Il decreto sui bonus edilizi varato a sorpresa giovedì dal governo Meloni ha fatto salire sulle barricate opposizione e costruttori, convinti che lo stop alla cessione dei nuovi crediti affosserà un settore finora dopato dalle detrazioni. Ma insieme a quella decisione, obbligata dopo le nuove regole Eurostat sull’impatto in termini di deficit pubblico, sono arrivati anche gli attesi chiarimenti sul nodo della responsabilità in caso di frodi. E sia le banche sia i commercialisti ritengono che l’intervento spiani la strada allo sblocco dei crediti rimasti incagliati, togliendo dal limbo le imprese edilizie e le famiglie che hanno fatto ristrutturare casa.

L’articolo 1 del provvedimento, infatti, limita al minimo la possibilità che gli anelli della catena successivi al primo siano chiamati a restituire l’eventuale importo non spettante. L’azienda che ha concesso lo sconto in fattura, la banca che ha comprato il credito e anche il correntista a cui dopo il decreto Aiuti quater l’istituto può cederlo (nel caso abbia superato la propria capienza fiscale) saranno responsabili in solido con il proprietario dell’edificio su cui sono stati fatti i lavori solo in caso di dolo. Salta dunque la responsabilità per “colpa grave“, che si configurava per esempio – stando all’ultima circolare dell’Agenzia delle Entrate – quando il credito veniva comprato in assenza della documentazione richiesta o nonostante una “palese contraddittorietà della documentazione prodotta dal cedente”. Da ora in poi, invece, si potrà essere chiamati in causa solo in caso di dolo – cioè quando si era consapevoli che il credito non esisteva o era evidente che fosse falso – o quando non si hanno in mano le carte relative ai lavori da cui nasce il credito e non si può dimostrare di aver agito con diligenza. O addirittura che la negligenza è stata “non grave”.

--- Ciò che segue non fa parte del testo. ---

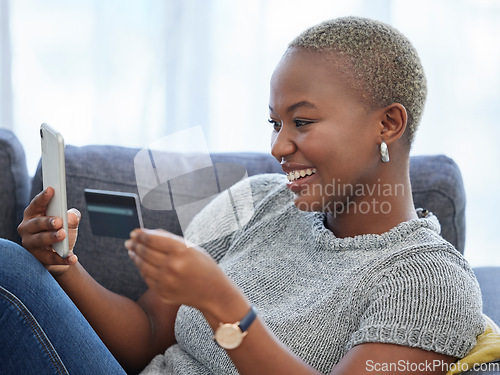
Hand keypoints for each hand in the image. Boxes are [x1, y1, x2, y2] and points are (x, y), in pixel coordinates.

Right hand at [17, 187, 79, 276]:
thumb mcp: (69, 222)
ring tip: (63, 235)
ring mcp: (31, 244)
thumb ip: (72, 216)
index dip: (43, 197)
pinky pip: (50, 258)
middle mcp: (28, 228)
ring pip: (40, 240)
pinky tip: (72, 257)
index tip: (51, 190)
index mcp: (33, 214)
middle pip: (36, 223)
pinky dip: (62, 258)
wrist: (60, 254)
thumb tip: (72, 216)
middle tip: (59, 221)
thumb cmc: (61, 232)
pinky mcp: (38, 258)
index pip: (36, 204)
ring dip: (52, 237)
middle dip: (47, 221)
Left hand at [125, 229, 240, 313]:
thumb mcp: (191, 247)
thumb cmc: (203, 266)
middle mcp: (172, 266)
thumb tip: (145, 233)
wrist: (214, 293)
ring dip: (135, 257)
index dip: (141, 235)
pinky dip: (142, 269)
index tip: (134, 232)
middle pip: (145, 252)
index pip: (152, 240)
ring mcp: (166, 281)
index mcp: (180, 251)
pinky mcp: (163, 293)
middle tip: (130, 241)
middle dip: (135, 245)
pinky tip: (141, 264)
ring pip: (142, 266)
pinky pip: (147, 278)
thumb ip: (169, 239)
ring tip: (132, 250)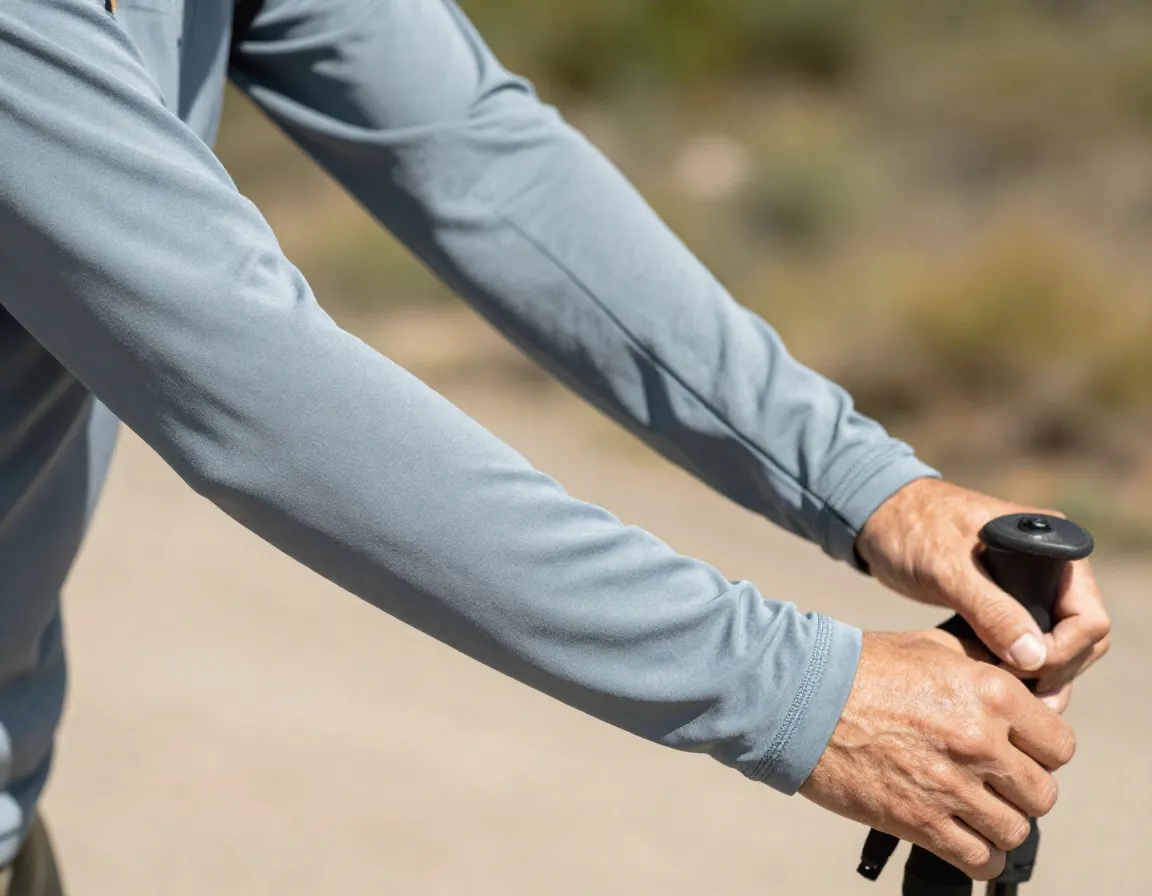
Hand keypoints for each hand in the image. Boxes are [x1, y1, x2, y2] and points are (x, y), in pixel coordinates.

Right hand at [800, 630, 1074, 879]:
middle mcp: (980, 741)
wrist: (801, 698)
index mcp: (990, 692)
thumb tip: (1019, 692)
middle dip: (1021, 790)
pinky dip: (978, 856)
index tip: (1019, 753)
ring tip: (974, 811)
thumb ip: (983, 669)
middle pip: (1042, 793)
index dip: (1041, 751)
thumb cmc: (860, 668)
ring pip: (1015, 830)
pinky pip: (979, 859)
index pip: (1059, 744)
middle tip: (993, 783)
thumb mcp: (931, 648)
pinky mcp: (921, 821)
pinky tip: (962, 839)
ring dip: (999, 824)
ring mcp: (952, 785)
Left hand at [856, 478, 1109, 710]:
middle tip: (1017, 701)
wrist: (877, 515)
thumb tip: (1034, 657)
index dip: (1062, 652)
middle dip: (1054, 672)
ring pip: (1056, 646)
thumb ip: (990, 608)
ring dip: (1038, 677)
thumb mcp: (946, 566)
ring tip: (1007, 703)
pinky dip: (1015, 667)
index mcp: (1051, 546)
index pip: (1088, 616)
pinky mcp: (1005, 602)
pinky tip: (992, 686)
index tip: (1020, 669)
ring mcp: (1030, 586)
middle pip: (1080, 638)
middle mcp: (1052, 567)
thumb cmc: (910, 527)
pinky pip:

Secondo l’Abi, che ha inviato agli istituti una missiva di cinque pagine firmata dal vice dg Gianfranco Torriero in cui illustra i contenuti del decreto, il provvedimento “fornisce un chiarimento e un utile contributo per la maggiore certezza giuridica delle cessioni dei crediti e contribuisce a riattivare le compravendite di tali crediti di imposta”. Anche se ora serve – si legge in un successivo comunicato, firmato anche dall’Ance – una “misura tempestiva” che consenta “immediatamente alle banche di ampliare la propria capacità di acquisto utilizzando una parte dei debiti fiscali raccolti con gli F24, compensandoli con i crediti da bonus edilizi ceduti dalle imprese e acquisiti dalle banche”, visto che “i tempi del riavvio di tali compravendite non sono compatibili con la crisi di liquidità delle tante imprese che non riescono a cedere i crediti fiscali”.

“Vengono risolte diverse questioni relative a controlli e responsabilità: chi una Cila fatta prima del decreto ora si muoverà con più tranquillità”, commenta Matteo De Lise, presidente dell’Unione nazionale dei giovani dottori commercialisti ed esperti contabili. “Così si completa lo sblocco dei crediti. Lo stop alla cessione dei crediti futuri, però, crea un grosso problema in termini di liquidità e debiti alle imprese che avevano lavori programmati ma non ancora avviati. Da oggi in poi per un condominio sarà molto difficile deliberare il via libera a un lavoro, visto che senza lo sconto in fattura le condizioni saranno ben diverse. Il comparto edile, fino a qui dopato, subirà un rallentamento”.

Il governo Meloni ha deciso lo stop dopo che Eurostat, nell’aggiornamento del Manual on Government Deficit and Debt, ha sancito che – per il futuro – i crediti trasferibili a terzi devono essere “registrati nei conti nazionali come un’attività del contribuente e una passività del governo”. Stando all’ultima rilevazione dell’Enea, risalente all’11 gennaio, gli investimenti ammessi a detrazione per il Superbonus al 31 dicembre 2022 ammontavano a 62,4 miliardi con un costo a carico dello Stato pari a circa 68,74. Aggiungendo bonus facciate e altre agevolazioni si arriva a circa 110 miliardi.